# WRITTEN TASK
Change every "Назад" to "Back" in the text of all the rows below, keeping everything else the same, and leave the pictures out of your answer.

[Stored items from a collection]

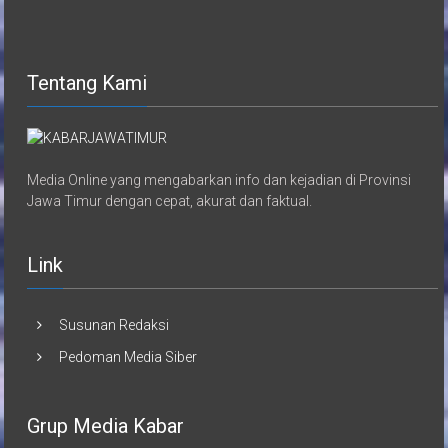
Tentang Kami
Media Online yang mengabarkan info dan kejadian di Provinsi
Jawa Timur dengan cepat, akurat dan faktual.
Link
Susunan Redaksi
Pedoman Media Siber
Grup Media Kabar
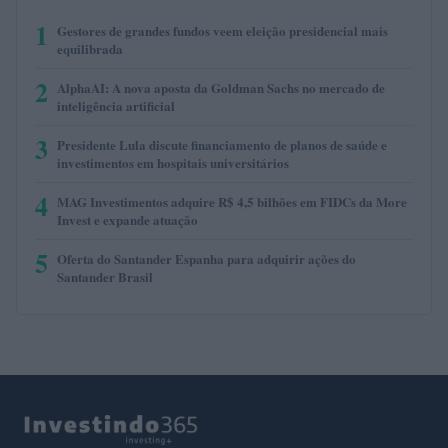
1
Gestores de grandes fundos veem eleição presidencial mais
equilibrada
2
AlphaAI: A nova aposta da Goldman Sachs no mercado de
inteligência artificial
3
Presidente Lula discute financiamento de planos de saúde e
investimentos em hospitais universitários
4
MAG Investimentos adquire R$ 4,5 bilhões em FIDCs da More
Invest e expande atuação
5
Oferta do Santander Espanha para adquirir ações do
Santander Brasil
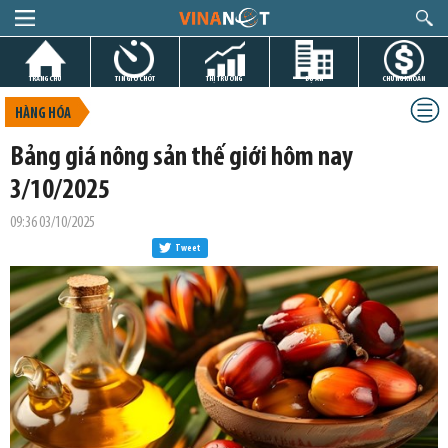
TRANG CHỦ
TIN GIỜ CHÓT
THỊ TRƯỜNG
DỰ ÁN
CHỨNG KHOÁN
HÀNG HÓA
Bảng giá nông sản thế giới hôm nay
3/10/2025
09:36 03/10/2025
Tweet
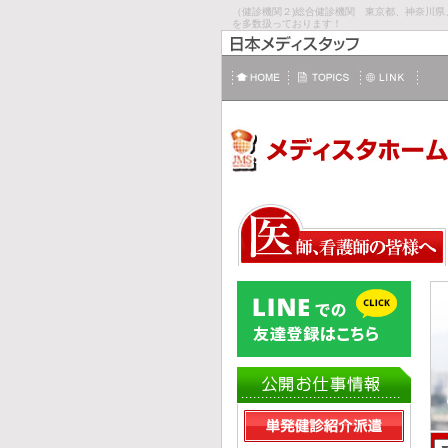
（健診機関２)総合健診機関 東京都、神奈川
を多数扱っております！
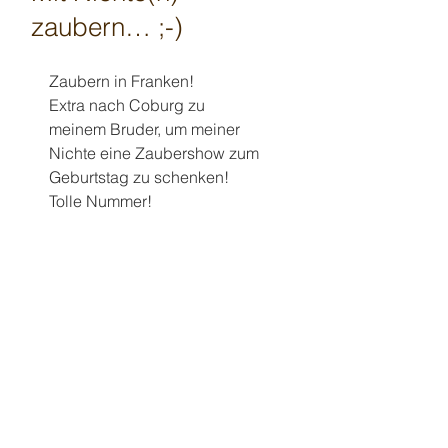
zaubern… ;-)
Zaubern in Franken! 
Extra nach Coburg zu 
meinem Bruder, um meiner 
Nichte eine Zaubershow zum 
Geburtstag zu schenken! 
Tolle Nummer! 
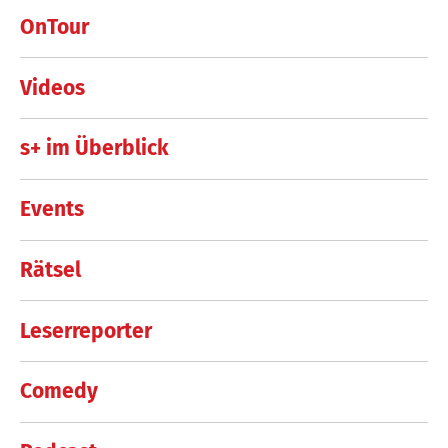
OnTour
Videos
s+ im Überblick
Events
Rätsel
Leserreporter
Comedy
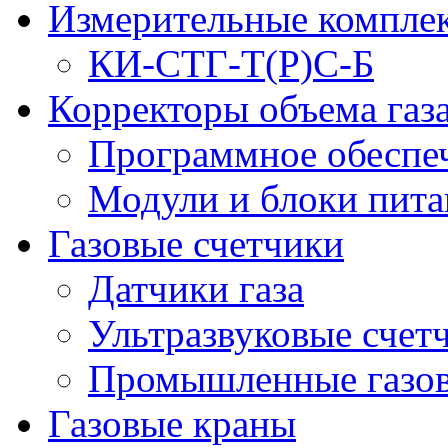
Измерительные компле
КИ-СТГ-Т(Р)С-Б
Корректоры объема газ
Программное обеспеч
Модули и блоки пита
Газовые счетчики
Датчики газа
Ультразвуковые счетч
Промышленные газов
Газовые краны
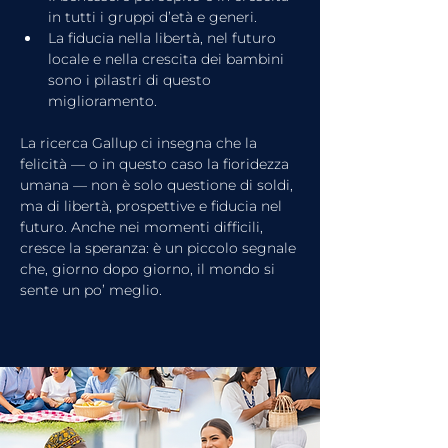
in tutti i gruppi d’età e generi.
La fiducia nella libertà, nel futuro 
locale e nella crescita dei bambini 
sono i pilastri di questo 
miglioramento.
La ricerca Gallup ci insegna che la 
felicità — o in questo caso la fioridezza 
umana — non è solo questione di soldi, 
ma di libertà, prospettive e fiducia nel 
futuro. Anche nei momenti difficili, 
cresce la speranza: è un piccolo segnale 
che, giorno dopo giorno, il mondo si 
sente un po’ meglio.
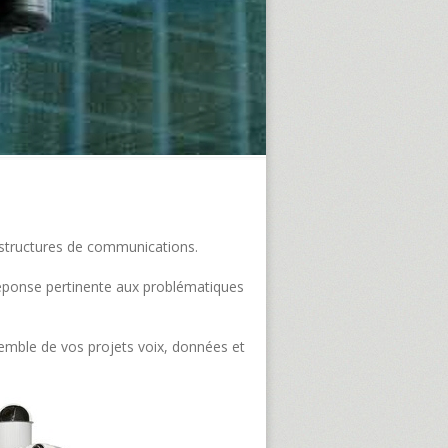
frastructures de communications.
e réponse pertinente aux problématiques
semble de vos projets voix, données et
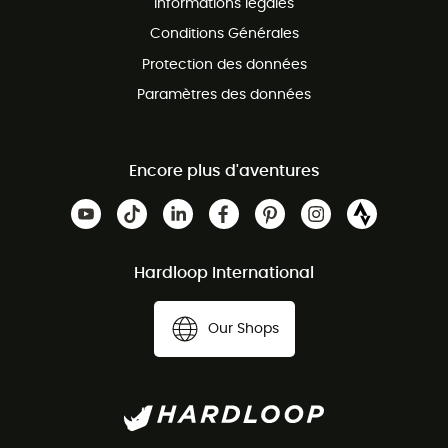
Informations légales
Conditions Générales
Protection des données
Paramètres des données
Encore plus d'aventures
Hardloop International
Our Shops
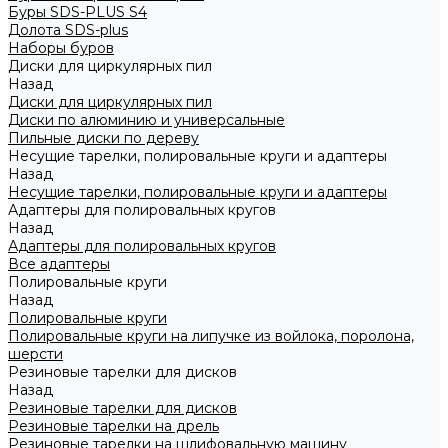
Буры SDS-PLUS S4
Долота SDS-plus
Наборы буров
Диски для циркулярных пил
Назад
Диски для циркулярных пил
Диски по алюминию и универсальные
Пильные диски по дереву
Несущие тарелки, полировальные круги и адаптеры
Назад
Несущие тарелки, полировальные круги и адаптеры
Адаптеры для полировальных кругов
Назад
Адаптеры для полировальных кругов
Все адаптеры
Полировальные круги
Назад
Полировальные круги
Полировальные круги на липучке из войлока, поролона,
шерсти
Резиновые тарелки для дисков
Назад
Резиновые тарелки для дисков
Резиновые тарелки на дрель
Резиновые тарелки на шлифовальную машину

# SOLUTION TO THIS EXERCISE
Tentang Kami
Media Online yang mengabarkan info dan kejadian di Provinsi
Jawa Timur dengan cepat, akurat dan faktual.
Link
Susunan Redaksi
Pedoman Media Siber
Grup Media Kabar
1
Gestores de grandes fundos veem eleição presidencial mais
equilibrada
2
AlphaAI: A nova aposta da Goldman Sachs no mercado de
inteligência artificial
3
Presidente Lula discute financiamento de planos de saúde e
investimentos em hospitais universitários
4
MAG Investimentos adquire R$ 4,5 bilhões em FIDCs da More
Invest e expande atuação
5
Oferta do Santander Espanha para adquirir ações do
Santander Brasil
TRANG CHỦ
TIN GIỜ CHÓT
THỊ TRƯỜNG
DỰ ÁN
CHỨNG KHOÁN
HÀNG HÓA
Bảng giá nông sản thế giới hôm nay
3/10/2025
09:36 03/10/2025
Tweet
（健診機関２)総合健診機関 東京都、神奈川
を多数扱っております！
zaubern… ;-)
Zaubern in Franken! 
Extra nach Coburg zu 
meinem Bruder, um meiner 
Nichte eine Zaubershow zum 
Geburtstag zu schenken! 
Tolle Nummer! 
OnTour
Videos
s+ im Überblick
Events
Rätsel
Leserreporter
Comedy
Измерительные компле
КИ-СТГ-Т(Р)С-Б
Корректоры объема газ
Программное обеспеч
Модули и блоки пита
Газовые счетчики
Датчики газа
Ультразвуковые счетч
Промышленные газов
Газовые краны
in tutti i gruppi d’età e generi.
La fiducia nella libertà, nel futuro 
locale e nella crescita dei bambini 
sono i pilastri di questo 
miglioramento.
La ricerca Gallup ci insegna che la 
felicità — o in questo caso la fioridezza 
umana — non è solo questione di soldi, 
ma di libertà, prospettive e fiducia nel 
futuro. Anche nei momenti difficili, 
cresce la speranza: è un piccolo segnale 
che, giorno dopo giorno, il mondo si 
sente un po’ meglio.
frastructures de communications.
e réponse pertinente aux problématiques
semble de vos projets voix, données et
Informations légales
Conditions Générales
Protection des données
Paramètres des données
Encore plus d'aventures
Hardloop International
Our Shops
Буры SDS-PLUS S4
Долота SDS-plus
Наборы буров
Диски для циркулярных пил
Back
Диски для циркулярных пил
Диски по алюминию и универсальные
Пильные диски по дереву
Несущие тарелки, полировальные круги и адаптеры
Back
Несущие тарелки, полировальные круги и адаптеры
Адаптеры для полировальных кругов
Back
Адаптеры для полировальных кругов
Все адаптеры
Полировальные круги
Back
Полировальные круги
Полировальные круги на липучке из войлока, поролона,
шерсти
Резиновые тарелки для дисков
Back
Резиновые тарелки для дисков
Резиновые тарелки на дрель
Резиновые тарелки на шлифовальную машину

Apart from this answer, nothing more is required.